▶ **What you need to do**
Reproduce the data that follows precisely.

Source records
______________________________

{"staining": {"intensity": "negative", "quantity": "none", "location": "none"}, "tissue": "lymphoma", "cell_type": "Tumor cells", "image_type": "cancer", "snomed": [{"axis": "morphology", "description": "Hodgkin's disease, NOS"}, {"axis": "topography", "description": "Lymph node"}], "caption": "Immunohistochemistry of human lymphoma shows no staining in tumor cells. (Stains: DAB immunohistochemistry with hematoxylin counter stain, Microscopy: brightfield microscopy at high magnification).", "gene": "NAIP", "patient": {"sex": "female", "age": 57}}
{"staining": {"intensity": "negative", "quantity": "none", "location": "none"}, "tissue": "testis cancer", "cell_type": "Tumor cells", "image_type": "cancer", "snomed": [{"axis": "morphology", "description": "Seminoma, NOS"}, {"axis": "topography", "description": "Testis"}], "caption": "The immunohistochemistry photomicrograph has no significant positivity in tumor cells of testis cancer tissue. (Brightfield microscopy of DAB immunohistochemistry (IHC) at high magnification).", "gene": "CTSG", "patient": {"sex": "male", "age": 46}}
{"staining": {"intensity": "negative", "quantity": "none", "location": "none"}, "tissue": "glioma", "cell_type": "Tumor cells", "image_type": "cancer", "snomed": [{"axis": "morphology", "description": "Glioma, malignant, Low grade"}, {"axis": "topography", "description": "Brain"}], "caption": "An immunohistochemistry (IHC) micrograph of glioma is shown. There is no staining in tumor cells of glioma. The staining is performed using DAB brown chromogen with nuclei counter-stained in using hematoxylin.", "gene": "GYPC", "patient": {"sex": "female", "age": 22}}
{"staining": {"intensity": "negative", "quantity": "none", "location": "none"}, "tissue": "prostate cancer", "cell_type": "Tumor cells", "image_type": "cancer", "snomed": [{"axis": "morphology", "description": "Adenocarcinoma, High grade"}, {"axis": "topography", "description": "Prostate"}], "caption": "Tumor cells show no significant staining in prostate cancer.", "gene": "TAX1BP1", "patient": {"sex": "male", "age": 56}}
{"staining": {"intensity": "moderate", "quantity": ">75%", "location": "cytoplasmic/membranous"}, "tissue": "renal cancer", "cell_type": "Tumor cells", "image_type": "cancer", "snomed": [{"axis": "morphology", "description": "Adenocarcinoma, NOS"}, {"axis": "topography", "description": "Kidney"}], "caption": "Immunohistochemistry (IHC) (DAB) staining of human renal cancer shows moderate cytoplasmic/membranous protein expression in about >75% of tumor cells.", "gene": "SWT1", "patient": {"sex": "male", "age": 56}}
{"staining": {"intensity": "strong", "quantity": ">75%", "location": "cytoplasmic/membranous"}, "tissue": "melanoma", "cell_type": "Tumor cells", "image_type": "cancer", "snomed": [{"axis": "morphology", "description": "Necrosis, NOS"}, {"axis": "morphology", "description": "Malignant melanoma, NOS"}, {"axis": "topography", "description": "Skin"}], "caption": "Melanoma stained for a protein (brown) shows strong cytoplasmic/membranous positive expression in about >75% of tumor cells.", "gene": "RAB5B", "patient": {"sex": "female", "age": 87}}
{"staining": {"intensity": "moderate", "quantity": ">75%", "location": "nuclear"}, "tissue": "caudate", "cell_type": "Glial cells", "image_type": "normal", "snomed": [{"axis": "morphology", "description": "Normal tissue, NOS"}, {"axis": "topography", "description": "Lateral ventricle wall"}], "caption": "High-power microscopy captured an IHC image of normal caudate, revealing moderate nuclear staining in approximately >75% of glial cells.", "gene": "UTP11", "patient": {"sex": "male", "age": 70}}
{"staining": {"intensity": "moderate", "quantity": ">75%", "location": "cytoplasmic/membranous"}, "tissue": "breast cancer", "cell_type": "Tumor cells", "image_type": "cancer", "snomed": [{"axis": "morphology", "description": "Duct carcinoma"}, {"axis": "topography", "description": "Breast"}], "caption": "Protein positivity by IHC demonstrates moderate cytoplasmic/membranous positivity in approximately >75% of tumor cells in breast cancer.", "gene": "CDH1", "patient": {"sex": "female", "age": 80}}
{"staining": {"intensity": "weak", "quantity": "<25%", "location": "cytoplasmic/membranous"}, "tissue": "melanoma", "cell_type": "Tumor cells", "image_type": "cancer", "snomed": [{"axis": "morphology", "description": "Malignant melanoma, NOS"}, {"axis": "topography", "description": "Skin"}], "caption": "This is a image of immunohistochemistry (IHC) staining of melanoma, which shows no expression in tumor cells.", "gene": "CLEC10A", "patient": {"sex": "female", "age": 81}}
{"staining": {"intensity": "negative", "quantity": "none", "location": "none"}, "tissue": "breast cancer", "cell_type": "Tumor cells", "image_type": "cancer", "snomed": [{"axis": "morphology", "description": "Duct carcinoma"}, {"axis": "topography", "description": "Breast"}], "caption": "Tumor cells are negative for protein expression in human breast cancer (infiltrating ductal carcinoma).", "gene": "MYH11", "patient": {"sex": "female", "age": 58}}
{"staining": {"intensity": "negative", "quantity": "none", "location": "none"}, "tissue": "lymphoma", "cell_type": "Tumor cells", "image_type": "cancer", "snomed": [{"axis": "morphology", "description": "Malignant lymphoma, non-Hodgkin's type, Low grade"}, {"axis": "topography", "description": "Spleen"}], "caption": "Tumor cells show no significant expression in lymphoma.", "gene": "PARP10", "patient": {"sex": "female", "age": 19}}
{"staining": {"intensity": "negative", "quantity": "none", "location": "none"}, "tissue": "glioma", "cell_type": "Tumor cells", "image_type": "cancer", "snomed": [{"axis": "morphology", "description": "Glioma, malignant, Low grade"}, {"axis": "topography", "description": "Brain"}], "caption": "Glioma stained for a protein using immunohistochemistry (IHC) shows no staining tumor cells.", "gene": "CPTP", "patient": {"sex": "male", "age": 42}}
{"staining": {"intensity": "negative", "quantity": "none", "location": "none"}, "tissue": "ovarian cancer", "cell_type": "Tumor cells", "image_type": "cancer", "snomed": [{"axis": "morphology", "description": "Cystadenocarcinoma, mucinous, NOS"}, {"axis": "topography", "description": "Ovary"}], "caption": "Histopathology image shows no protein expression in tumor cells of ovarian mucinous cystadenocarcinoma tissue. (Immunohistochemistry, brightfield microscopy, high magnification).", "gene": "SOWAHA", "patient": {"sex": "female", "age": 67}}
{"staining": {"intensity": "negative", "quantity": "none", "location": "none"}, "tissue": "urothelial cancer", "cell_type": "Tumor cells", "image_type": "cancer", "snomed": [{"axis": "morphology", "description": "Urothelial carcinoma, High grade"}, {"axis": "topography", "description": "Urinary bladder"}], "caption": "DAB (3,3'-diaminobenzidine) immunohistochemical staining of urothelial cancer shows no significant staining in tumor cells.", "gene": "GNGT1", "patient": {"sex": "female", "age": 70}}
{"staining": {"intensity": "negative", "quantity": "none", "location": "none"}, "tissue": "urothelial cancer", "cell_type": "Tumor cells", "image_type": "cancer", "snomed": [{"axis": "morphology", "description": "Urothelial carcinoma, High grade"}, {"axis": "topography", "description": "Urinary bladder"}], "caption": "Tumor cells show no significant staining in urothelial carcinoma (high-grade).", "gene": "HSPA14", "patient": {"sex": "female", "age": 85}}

______________________________

▶ **Solution to this task**
{"staining": {"intensity": "negative", "quantity": "none", "location": "none"}, "tissue": "lymphoma", "cell_type": "Tumor cells", "image_type": "cancer", "snomed": [{"axis": "morphology", "description": "Hodgkin's disease, NOS"}, {"axis": "topography", "description": "Lymph node"}], "caption": "Immunohistochemistry of human lymphoma shows no staining in tumor cells. (Stains: DAB immunohistochemistry with hematoxylin counter stain, Microscopy: brightfield microscopy at high magnification).", "gene": "NAIP", "patient": {"sex": "female", "age": 57}}
{"staining": {"intensity": "negative", "quantity": "none", "location": "none"}, "tissue": "testis cancer", "cell_type": "Tumor cells", "image_type": "cancer", "snomed": [{"axis": "morphology", "description": "Seminoma, NOS"}, {"axis": "topography", "description": "Testis"}], "caption": "The immunohistochemistry photomicrograph has no significant positivity in tumor cells of testis cancer tissue. (Brightfield microscopy of DAB immunohistochemistry (IHC) at high magnification).", "gene": "CTSG", "patient": {"sex": "male", "age": 46}}
{"staining": {"intensity": "negative", "quantity": "none", "location": "none"}, "tissue": "glioma", "cell_type": "Tumor cells", "image_type": "cancer", "snomed": [{"axis": "morphology", "description": "Glioma, malignant, Low grade"}, {"axis": "topography", "description": "Brain"}], "caption": "An immunohistochemistry (IHC) micrograph of glioma is shown. There is no staining in tumor cells of glioma. The staining is performed using DAB brown chromogen with nuclei counter-stained in using hematoxylin.", "gene": "GYPC", "patient": {"sex": "female", "age": 22}}
{"staining": {"intensity": "negative", "quantity": "none", "location": "none"}, "tissue": "prostate cancer", "cell_type": "Tumor cells", "image_type": "cancer", "snomed": [{"axis": "morphology", "description": "Adenocarcinoma, High grade"}, {"axis": "topography", "description": "Prostate"}], "caption": "Tumor cells show no significant staining in prostate cancer.", "gene": "TAX1BP1", "patient": {"sex": "male", "age": 56}}
{"staining": {"intensity": "moderate", "quantity": ">75%", "location": "cytoplasmic/membranous"}, "tissue": "renal cancer", "cell_type": "Tumor cells", "image_type": "cancer", "snomed": [{"axis": "morphology", "description": "Adenocarcinoma, NOS"}, {"axis": "topography", "description": "Kidney"}], "caption": "Immunohistochemistry (IHC) (DAB) staining of human renal cancer shows moderate cytoplasmic/membranous protein expression in about >75% of tumor cells.", "gene": "SWT1", "patient": {"sex": "male", "age": 56}}
{"staining": {"intensity": "strong", "quantity": ">75%", "location": "cytoplasmic/membranous"}, "tissue": "melanoma", "cell_type": "Tumor cells", "image_type": "cancer", "snomed": [{"axis": "morphology", "description": "Necrosis, NOS"}, {"axis": "morphology", "description": "Malignant melanoma, NOS"}, {"axis": "topography", "description": "Skin"}], "caption": "Melanoma stained for a protein (brown) shows strong cytoplasmic/membranous positive expression in about >75% of tumor cells.", "gene": "RAB5B", "patient": {"sex": "female", "age": 87}}
{"staining": {"intensity": "moderate", "quantity": ">75%", "location": "nuclear"}, "tissue": "caudate", "cell_type": "Glial cells", "image_type": "normal", "snomed": [{"axis": "morphology", "description": "Normal tissue, NOS"}, {"axis": "topography", "description": "Lateral ventricle wall"}], "caption": "High-power microscopy captured an IHC image of normal caudate, revealing moderate nuclear staining in approximately >75% of glial cells.", "gene": "UTP11", "patient": {"sex": "male", "age": 70}}
{"staining": {"intensity": "moderate", "quantity": ">75%", "location": "cytoplasmic/membranous"}, "tissue": "breast cancer", "cell_type": "Tumor cells", "image_type": "cancer", "snomed": [{"axis": "morphology", "description": "Duct carcinoma"}, {"axis": "topography", "description": "Breast"}], "caption": "Protein positivity by IHC demonstrates moderate cytoplasmic/membranous positivity in approximately >75% of tumor cells in breast cancer.", "gene": "CDH1", "patient": {"sex": "female", "age": 80}}
{"staining": {"intensity": "weak", "quantity": "<25%", "location": "cytoplasmic/membranous"}, "tissue": "melanoma", "cell_type": "Tumor cells", "image_type": "cancer", "snomed": [{"axis": "morphology", "description": "Malignant melanoma, NOS"}, {"axis": "topography", "description": "Skin"}], "caption": "This is a image of immunohistochemistry (IHC) staining of melanoma, which shows no expression in tumor cells.", "gene": "CLEC10A", "patient": {"sex": "female", "age": 81}}
{"staining": {"intensity": "negative", "quantity": "none", "location": "none"}, "tissue": "breast cancer", "cell_type": "Tumor cells", "image_type": "cancer", "snomed": [{"axis": "morphology", "description": "Duct carcinoma"}, {"axis": "topography", "description": "Breast"}], "caption": "Tumor cells are negative for protein expression in human breast cancer (infiltrating ductal carcinoma).", "gene": "MYH11", "patient": {"sex": "female", "age": 58}}
{"staining": {"intensity": "negative", "quantity": "none", "location": "none"}, "tissue": "lymphoma", "cell_type": "Tumor cells", "image_type": "cancer", "snomed": [{"axis": "morphology", "description": "Malignant lymphoma, non-Hodgkin's type, Low grade"}, {"axis": "topography", "description": "Spleen"}], "caption": "Tumor cells show no significant expression in lymphoma.", "gene": "PARP10", "patient": {"sex": "female", "age": 19}}
{"staining": {"intensity": "negative", "quantity": "none", "location": "none"}, "tissue": "glioma", "cell_type": "Tumor cells", "image_type": "cancer", "snomed": [{"axis": "morphology", "description": "Glioma, malignant, Low grade"}, {"axis": "topography", "description": "Brain"}], "caption": "Glioma stained for a protein using immunohistochemistry (IHC) shows no staining tumor cells.", "gene": "CPTP", "patient": {"sex": "male", "age": 42}}
{"staining": {"intensity": "negative", "quantity": "none", "location": "none"}, "tissue": "ovarian cancer", "cell_type": "Tumor cells", "image_type": "cancer", "snomed": [{"axis": "morphology", "description": "Cystadenocarcinoma, mucinous, NOS"}, {"axis": "topography", "description": "Ovary"}], "caption": "Histopathology image shows no protein expression in tumor cells of ovarian mucinous cystadenocarcinoma tissue. (Immunohistochemistry, brightfield microscopy, high magnification).", "gene": "SOWAHA", "patient": {"sex": "female", "age": 67}}
{"staining": {"intensity": "negative", "quantity": "none", "location": "none"}, "tissue": "urothelial cancer", "cell_type": "Tumor cells", "image_type": "cancer", "snomed": [{"axis": "morphology", "description": "Urothelial carcinoma, High grade"}, {"axis": "topography", "description": "Urinary bladder"}], "caption": "DAB (3,3'-diaminobenzidine) immunohistochemical staining of urothelial cancer shows no significant staining in tumor cells.", "gene": "GNGT1", "patient": {"sex": "female", "age": 70}}
{"staining": {"intensity": "negative", "quantity": "none", "location": "none"}, "tissue": "urothelial cancer", "cell_type": "Tumor cells", "image_type": "cancer", "snomed": [{"axis": "morphology", "description": "Urothelial carcinoma, High grade"}, {"axis": "topography", "description": "Urinary bladder"}], "caption": "Tumor cells show no significant staining in urothelial carcinoma (high-grade).", "gene": "HSPA14", "patient": {"sex": "female", "age": 85}}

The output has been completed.